L’action en rescision doit être intentée dans l’année qui suit le partage, elle n’est pas recevable après ce délai.

 

La rescision pour cause de lésion n’a lieu que dans le cas prévu par l’article 56.

 

Article 1092 :

 

 Toute obligation ayant pour cause une dette de jeu ou un pari est nulle de plein droit.

 

Article 1093 :

 

 Sont nulles également les reconnaissances et les ratifications postérieures des dettes ayant pour cause le jeu ou les paris, les titres souscrits pour en faire preuve, même s’ils sont à l’ordre ainsi que les cautionnements et sûretés donnés pour les garantir, les dations en paiement, transactions et autres contrats ayant pour cause une dette de cette nature.

 

Article 1094 :

 

 L’exception de jeu est opposable aux tiers qui ont prêté des sommes ou valeurs destinées à servir au jeu ou au pari, lorsque les tiers connaissaient l’emploi qu’on se proposait de faire de ces sommes.

 

Article 1095 :

 

 Tout paiement fait en exécution d’une dette de jeu ou d’un pari est sujet à répétition.

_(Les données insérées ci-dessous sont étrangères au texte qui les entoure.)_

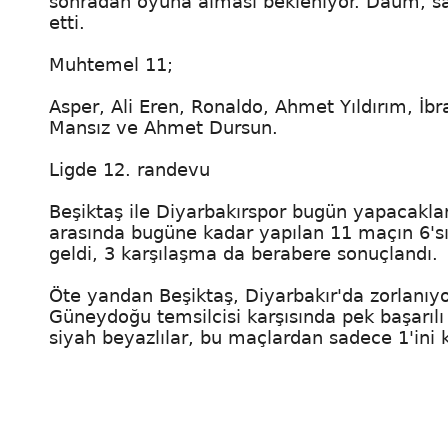
sonradan oyuna alması bekleniyor. Daum, sa
etti.
Muhtemel 11;
Asper, Ali Eren, Ronaldo, Ahmet Yıldırım, İb
Mansız ve Ahmet Dursun.
Ligde 12. randevu
Beşiktaş ile Diyarbakırspor bugün yapacakları
arasında bugüne kadar yapılan 11 maçın 6'sın
geldi, 3 karşılaşma da berabere sonuçlandı.
Öte yandan Beşiktaş, Diyarbakır'da zorlanıyo
Güneydoğu temsilcisi karşısında pek başarılı 
siyah beyazlılar, bu maçlardan sadece 1'ini k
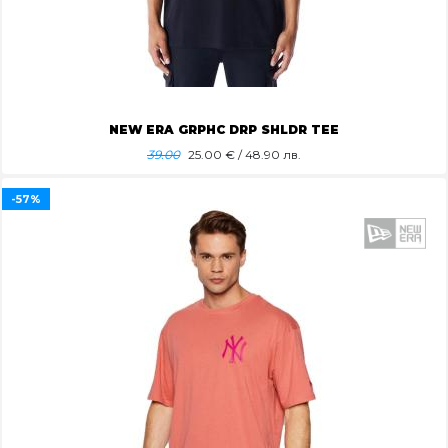
NEW ERA GRPHC DRP SHLDR TEE
39.00
25.00
€ / 48.90 лв.
-57%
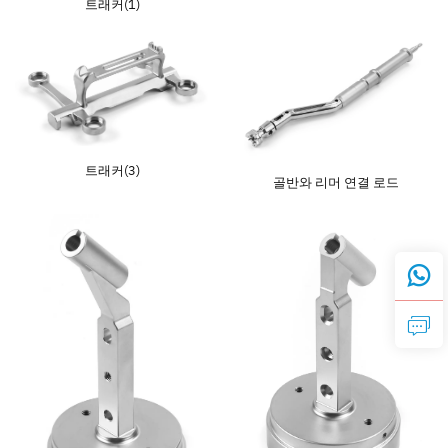
트래커(1)
트래커(3)
골반와 리머 연결 로드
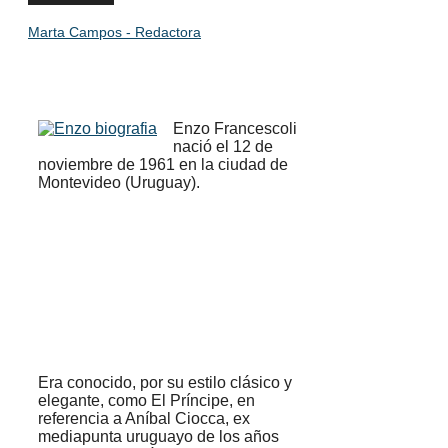
Marta Campos - Redactora
Enzo Francescoli
nació el 12 de
noviembre de 1961 en la ciudad de
Montevideo (Uruguay).
Era conocido, por su estilo clásico y
elegante, como El Príncipe, en
referencia a Aníbal Ciocca, ex
mediapunta uruguayo de los años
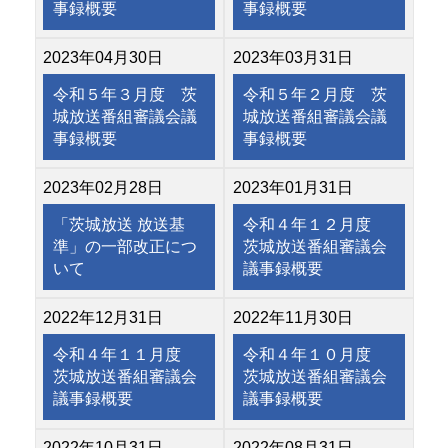
事録概要
事録概要
2023年04月30日
2023年03月31日
令和５年３月度 茨
令和５年２月度 茨
城放送番組審議会議
城放送番組審議会議
事録概要
事録概要
2023年02月28日
2023年01月31日
「茨城放送 放送基
令和４年１２月度
準」の一部改正につ
茨城放送番組審議会
いて
議事録概要
2022年12月31日
2022年11月30日
令和４年１１月度
令和４年１０月度
茨城放送番組審議会
茨城放送番組審議会
議事録概要
議事録概要
2022年10月31日
2022年08月31日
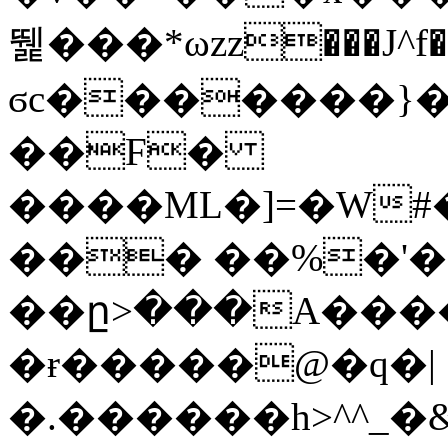
뛡���*ωzz���J^f�o
ϭc�������}��
�
�F�
����ML�]=�W#
��� ��%�'�
��ը>���A����
�ɍ�����@�q�|
�.������h>^^_�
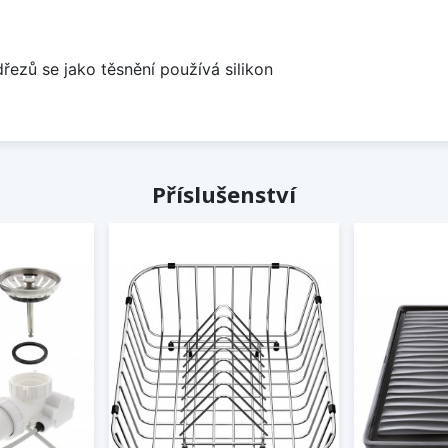
dřezů se jako těsnění používá silikon
Příslušenství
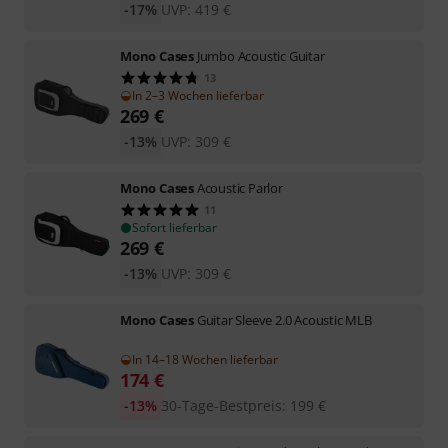
-17%
UVP:
419
€
Mono Cases
Jumbo Acoustic Guitar
13
In 2–3 Wochen lieferbar
269
€
-13%
UVP:
309
€
Mono Cases
Acoustic Parlor
11
Sofort lieferbar
269
€
-13%
UVP:
309
€
Mono Cases
Guitar Sleeve 2.0 Acoustic MLB
In 14–18 Wochen lieferbar
174
€
-13%
30-Tage-Bestpreis
:
199
€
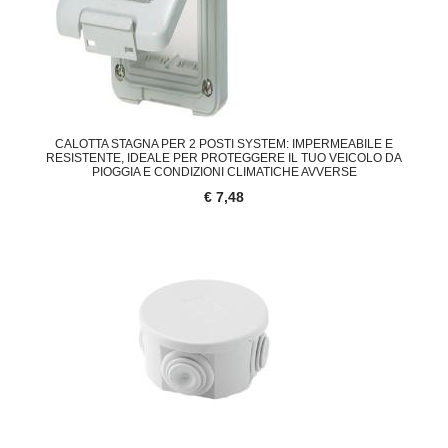
CALOTTA STAGNA PER 2 POSTI SYSTEM: IMPERMEABILE E
RESISTENTE, IDEALE PER PROTEGGERE IL TUO VEICOLO DA
PIOGGIA E CONDIZIONI CLIMATICHE AVVERSE
€ 7,48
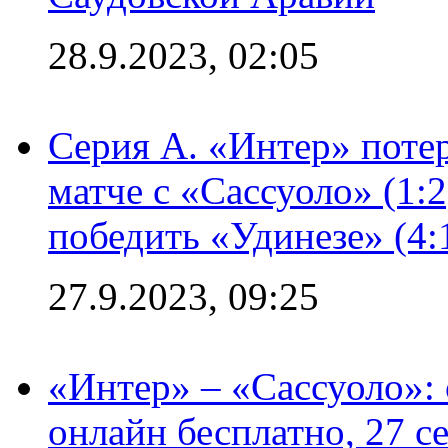
28.9.2023, 02:05
Серия А. «Интер» потер
матче с «Сассуоло» (1:
победить «Удинезе» (4:
27.9.2023, 09:25
«Интер» – «Сассуоло»:
онлайн бесплатно, 27 с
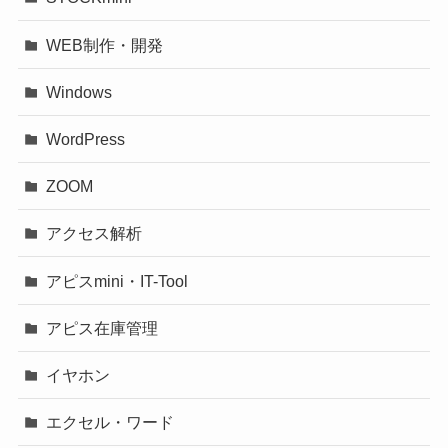
WEB制作・開発
Windows
WordPress
ZOOM
アクセス解析
アピスmini・IT-Tool
アピス在庫管理
イヤホン
エクセル・ワード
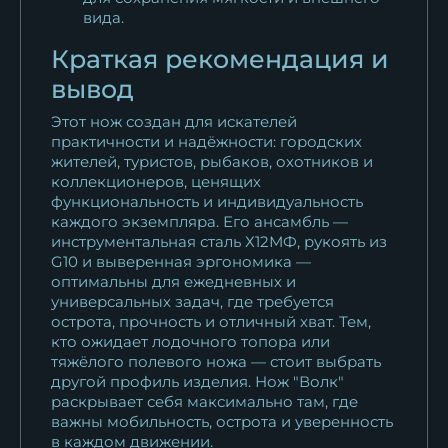
вида.
Краткая рекомендация и
вывод
Этот нож создан для искателей
практичности и надёжности: городских
жителей, туристов, рыбаков, охотников и
коллекционеров, ценящих
функциональность и индивидуальность
каждого экземпляра. Его ансамбль —
инструментальная сталь Х12МФ, рукоять из
G10 и выверенная эргономика —
оптимальны для ежедневных и
универсальных задач, где требуется
острота, прочность и отличный хват. Тем,
кто ожидает лодочного топора или
тяжёлого полевого ножа — стоит выбрать
другой профиль изделия. Нож "Волк"
раскрывает себя максимально там, где
важны мобильность, острота и уверенность
в каждом движении.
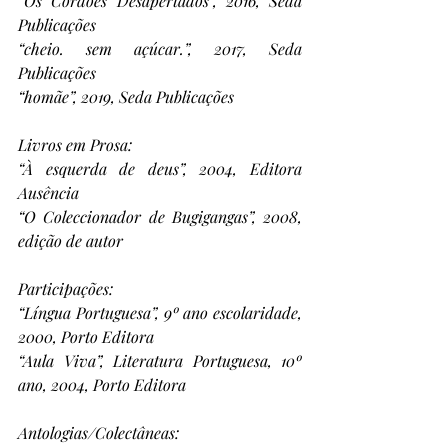
“Os Cordões Desapertados”, 2016, Seda 
Publicações
“cheio. sem açúcar.”, 2017, Seda 
Publicações
“homãe”, 2019, Seda Publicações
Livros em Prosa:
“À esquerda de deus”, 2004, Editora 
Ausência
“O Coleccionador de Bugigangas”, 2008, 
edição de autor
Participações:
“Língua Portuguesa”, 9º ano escolaridade, 
2000, Porto Editora
“Aula Viva”, Literatura Portuguesa, 10º 
ano, 2004, Porto Editora
Antologias/Colectâneas:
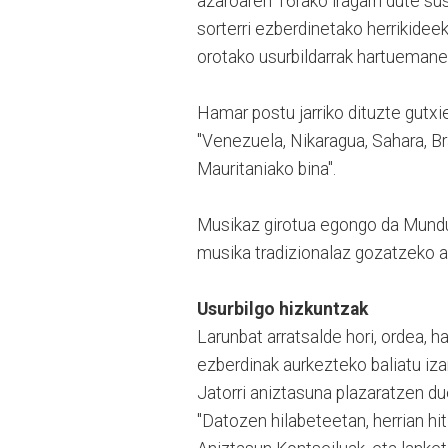
azaroaren 16rako iragarri dute sus
sorterri ezberdinetako herrikideek
orotako usurbildarrak hartuemanet
Hamar postu jarriko dituzte gutxi
"Venezuela, Nikaragua, Sahara, Br
Mauritaniako bina".
Musikaz girotua egongo da Mundu
musika tradizionalaz gozatzeko a
Usurbilgo hizkuntzak
Larunbat arratsalde hori, ordea, h
ezberdinak aurkezteko baliatu iz
Jatorri aniztasuna plazaratzen due
"Datozen hilabeteetan, herrian hit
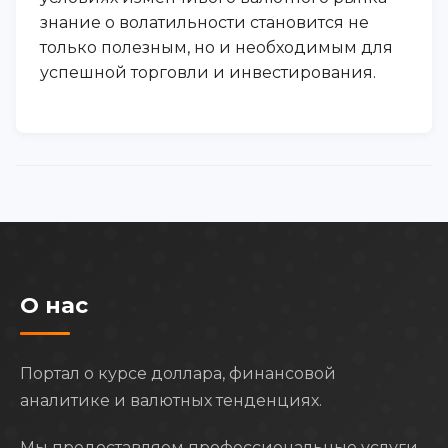
знание о волатильности становится не
только полезным, но и необходимым для
успешной торговли и инвестирования.
О нас
Портал о курсе доллара, финансовой
аналитике и валютных тенденциях.
Мы предоставляем профессиональные услуги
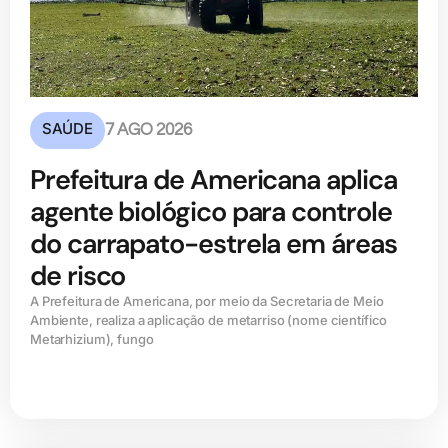
SAÚDE
7 AGO 2026
Prefeitura de Americana aplica
agente biológico para controle
do carrapato-estrela em áreas
de risco
A Prefeitura de Americana, por meio da Secretaria de Meio
Ambiente, realiza a aplicação de metarriso (nome científico
Metarhizium), fungo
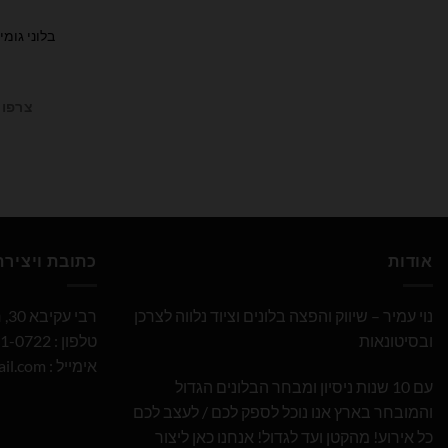
בלוני גומי כרום
צרפו 
אודות
כתובת ויציר
נוי עמיר – שיווק והפצה בלונים וציוד נלווה לצרכן
רבי עקיבא 30, חולון
ובסיטונאות
טלפון : 052-691-0722
אימייל :
il.com
עם 10 שנות ניסיון ומבחר הבלונים הגדול
והמובחר בארץ אנו נוכל לספק לכם / לעצב לכם
כל אירוע! מהקטן ועד לגדול! אנחנו כאן ליצור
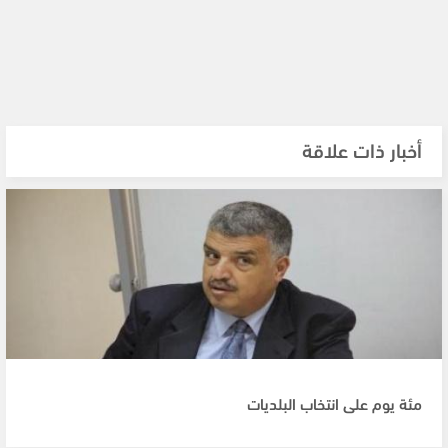
أخبار ذات علاقة
مئة يوم على انتخاب البلديات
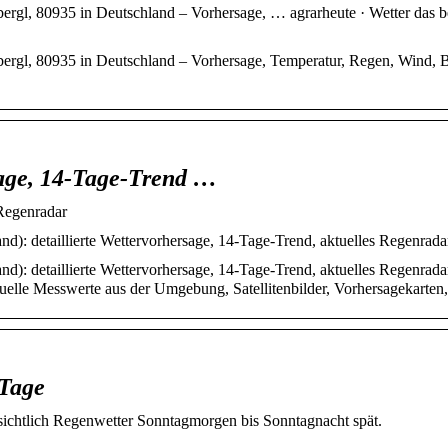
rgl, 80935 in Deutschland – Vorhersage, … agrarheute · Wetter das b
ergl, 80935 in Deutschland – Vorhersage, Temperatur, Regen, Wind, 
sage, 14-Tage-Trend …
Regenradar
): detaillierte Wettervorhersage, 14-Tage-Trend, aktuelles Regenrada
): detaillierte Wettervorhersage, 14-Tage-Trend, aktuelles Regenrada
uelle Messwerte aus der Umgebung, Satellitenbilder, Vorhersagekarten,
 Tage
ichtlich Regenwetter Sonntagmorgen bis Sonntagnacht spät.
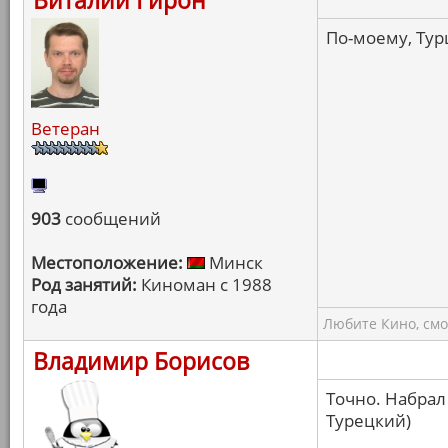
Виталий Гирон
По-моему, Тур
Ветеран
903
сообщений
Местоположение:
Минск
Род занятий:
Киноман с 1988
года
Любите Кино, смо
Владимир Борисов
Точно. Набрал 
Турецкий)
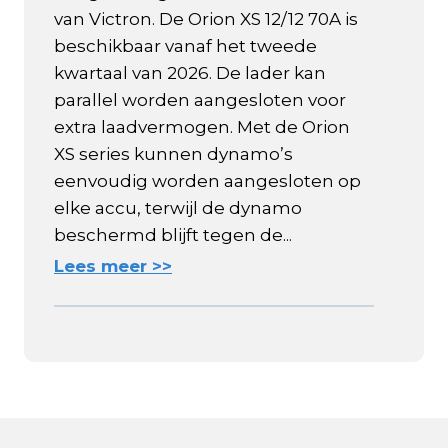
van Victron. De Orion XS 12/12 70A is
beschikbaar vanaf het tweede
kwartaal van 2026. De lader kan
parallel worden aangesloten voor
extra laadvermogen. Met de Orion
XS series kunnen dynamo’s
eenvoudig worden aangesloten op
elke accu, terwijl de dynamo
beschermd blijft tegen de...
Lees meer >>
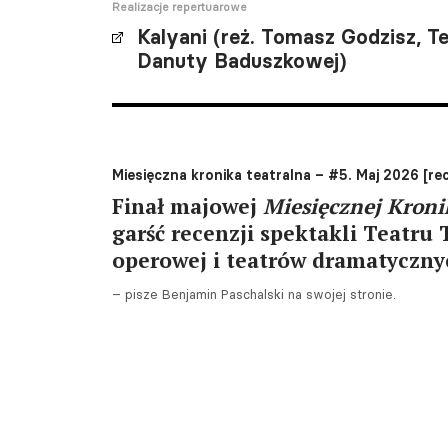
Realizacje repertuarowe
Kalyani (reż. Tomasz Godzisz, T
Danuty Baduszkowej)
Miesięczna kronika teatralna – #5. Maj 2026 [rec
Finał majowej
Miesięcznej Kroni
garść recenzji spektakli Teatru 
operowej i teatrów dramatyczny
– pisze Benjamin Paschalski na swojej stronie.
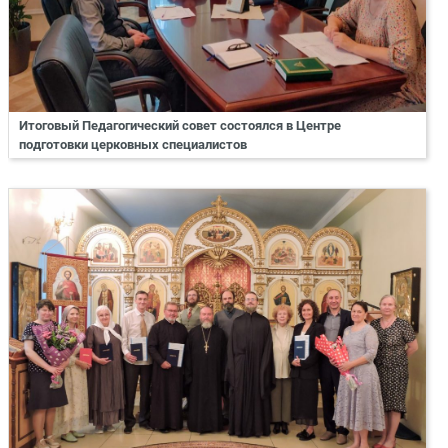
Итоговый Педагогический совет состоялся в Центре
подготовки церковных специалистов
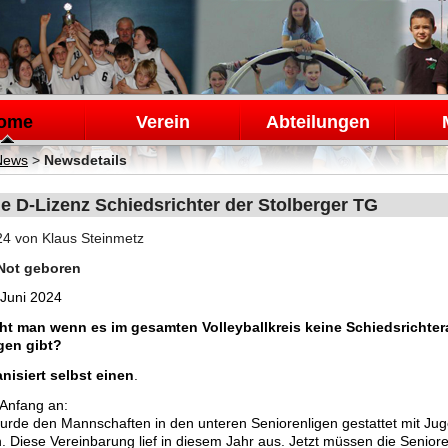
en
ome
Verein
Abteilungen
News
>
Newsdetails
e D-Lizenz Schiedsrichter der Stolberger TG
24
von Klaus Steinmetz
Not geboren
 Juni 2024
t man wenn es im gesamten Volleyballkreis keine Schiedsrichte
gen gibt?
nisiert selbst einen
.
ber von Anfang 
rde den Mannschaften in den unteren Seniorenligen gestattet mit Jug
n. Diese Vereinbarung lief in diesem Jahr aus. Jetzt müssen die Senio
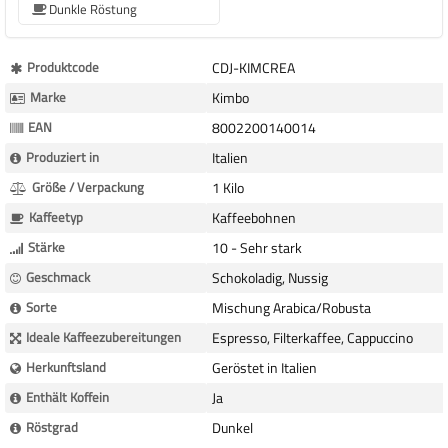
Dunkle Röstung
Mehr
Produktcode
CDJ-KIMCREA
Informationen
Marke
Kimbo
EAN
8002200140014
Produziert in
Italien
Größe / Verpackung
1 Kilo
Kaffeetyp
Kaffeebohnen
Stärke
10 - Sehr stark
Geschmack
Schokoladig, Nussig
Sorte
Mischung Arabica/Robusta
Ideale Kaffeezubereitungen
Espresso, Filterkaffee, Cappuccino
Herkunftsland
Geröstet in Italien
Enthält Koffein
Ja
Röstgrad
Dunkel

Cette disposition s’applique à tout acte valant paiement, ainsi qu’à la remise d’effets de commerce ou d’obligations civiles pour faire preuve de la dette.

 

Article 1096 :

 

 Sont réputés aléatoires et soumis aux dispositions des articles 1092 et 1095, les contrats sur les valeurs publiques ou les marchandises qui ne doivent pas se régler par une livraison effective de titres ou de marchandises, mais par le paiement de la différence entre le prix convenu et le prix courant au moment de la liquidation.

 

Article 1195 :

 

 Le privilège s’établit sur les créances mobilières :

 

a) par la remise du titre constitutif de la créance;

 

b) et, en outre, par la signification du nantissement au débiteur de la créance donnée en gage, ou par l’acceptation de ce dernier, par acte ayant date certaine.

 

La signification doit être faite par le créancier primitif ou par le créancier nanti, dûment autorisé par ce dernier.

 

La créance qui n’est pas établie par un titre ne peut faire l’objet d’un gage.

 

 

Article 1241

 

Les biens du débiteur sont le gage commun de ses créanciers, et le prix s’en distribue entre eux par contribution, à moins qu’il n’y ait entre les créanciers des causes légitimes de préférence.